LLMNR

LLMNR (Link-Local Multicast Name Resolution) is a protocol used in modern Windows operating systems as a fallback method for host name resolution. It comes into play when DNS fails to resolve a host name, and it's used in small networks where a DNS server might not be present. LLMNR operates similarly to NBT-NS (NetBIOS Name Service), using multicast over a local subnet.

LLMNR allows hosts on the same local link (subnet) to perform name resolution without requiring a DNS server. It's used for identifying resources like computers, printers, and file shares in a local network environment. If a DNS query fails, the LLMNR multicast query is sent within the local subnet to resolve a hostname to an IP address.

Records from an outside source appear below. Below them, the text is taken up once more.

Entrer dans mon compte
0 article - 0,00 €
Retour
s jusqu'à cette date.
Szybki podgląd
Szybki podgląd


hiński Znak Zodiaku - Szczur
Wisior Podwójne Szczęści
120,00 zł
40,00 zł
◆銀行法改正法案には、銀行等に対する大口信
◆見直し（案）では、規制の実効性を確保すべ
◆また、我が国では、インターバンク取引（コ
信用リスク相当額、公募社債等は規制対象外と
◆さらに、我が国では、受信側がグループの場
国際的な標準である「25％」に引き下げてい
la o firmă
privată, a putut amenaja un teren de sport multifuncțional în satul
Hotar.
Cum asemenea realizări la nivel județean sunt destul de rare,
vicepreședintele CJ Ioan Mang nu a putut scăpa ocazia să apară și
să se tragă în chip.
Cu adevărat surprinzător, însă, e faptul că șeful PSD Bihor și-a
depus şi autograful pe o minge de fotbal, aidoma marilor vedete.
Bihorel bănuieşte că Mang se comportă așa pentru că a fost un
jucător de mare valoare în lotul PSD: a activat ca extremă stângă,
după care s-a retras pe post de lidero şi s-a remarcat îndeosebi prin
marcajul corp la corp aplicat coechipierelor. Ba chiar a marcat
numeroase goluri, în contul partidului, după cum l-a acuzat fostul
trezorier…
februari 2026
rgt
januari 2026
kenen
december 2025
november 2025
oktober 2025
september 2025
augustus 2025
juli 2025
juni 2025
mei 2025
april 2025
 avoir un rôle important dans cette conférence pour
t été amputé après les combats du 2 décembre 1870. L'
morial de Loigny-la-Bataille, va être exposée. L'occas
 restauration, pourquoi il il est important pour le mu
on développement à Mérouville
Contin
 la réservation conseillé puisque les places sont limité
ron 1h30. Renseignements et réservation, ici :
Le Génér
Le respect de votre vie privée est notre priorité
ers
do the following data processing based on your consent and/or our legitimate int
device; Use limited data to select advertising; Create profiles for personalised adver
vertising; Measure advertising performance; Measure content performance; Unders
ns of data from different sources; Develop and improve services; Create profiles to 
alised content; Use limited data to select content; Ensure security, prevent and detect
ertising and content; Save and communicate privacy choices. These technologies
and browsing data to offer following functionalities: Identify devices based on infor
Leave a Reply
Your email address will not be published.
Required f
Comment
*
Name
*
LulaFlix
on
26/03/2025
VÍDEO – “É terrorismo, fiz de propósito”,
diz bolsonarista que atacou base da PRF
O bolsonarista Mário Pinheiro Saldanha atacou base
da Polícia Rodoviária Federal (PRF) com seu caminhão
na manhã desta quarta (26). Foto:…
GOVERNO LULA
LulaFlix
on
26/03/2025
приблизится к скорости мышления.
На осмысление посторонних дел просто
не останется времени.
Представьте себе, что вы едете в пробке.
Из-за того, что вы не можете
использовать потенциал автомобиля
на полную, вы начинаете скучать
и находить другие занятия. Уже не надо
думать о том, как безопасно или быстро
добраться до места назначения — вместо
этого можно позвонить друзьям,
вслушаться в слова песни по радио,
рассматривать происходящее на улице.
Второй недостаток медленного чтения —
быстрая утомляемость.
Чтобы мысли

LLMNR can be exploited by attackers, particularly in poisoning and spoofing attacks, due to its lack of authentication for responses. This makes it a vector for various network attacks:

1. Spoofing and Poisoning: An attacker can respond to LLMNR requests with false information, potentially redirecting network traffic through the attacker's machine (a man-in-the-middle attack).
2. Credential Harvesting: By responding to LLMNR requests, attackers can direct a client to authenticate to a rogue server. The attacker can then capture the authentication attempt, which typically includes hashed user credentials. Tools like Responder are commonly used to exploit LLMNR in this way.
3. Lateral Movement: Once an attacker has captured credentials, they can use them to move laterally across the network, potentially escalating privileges or accessing sensitive data.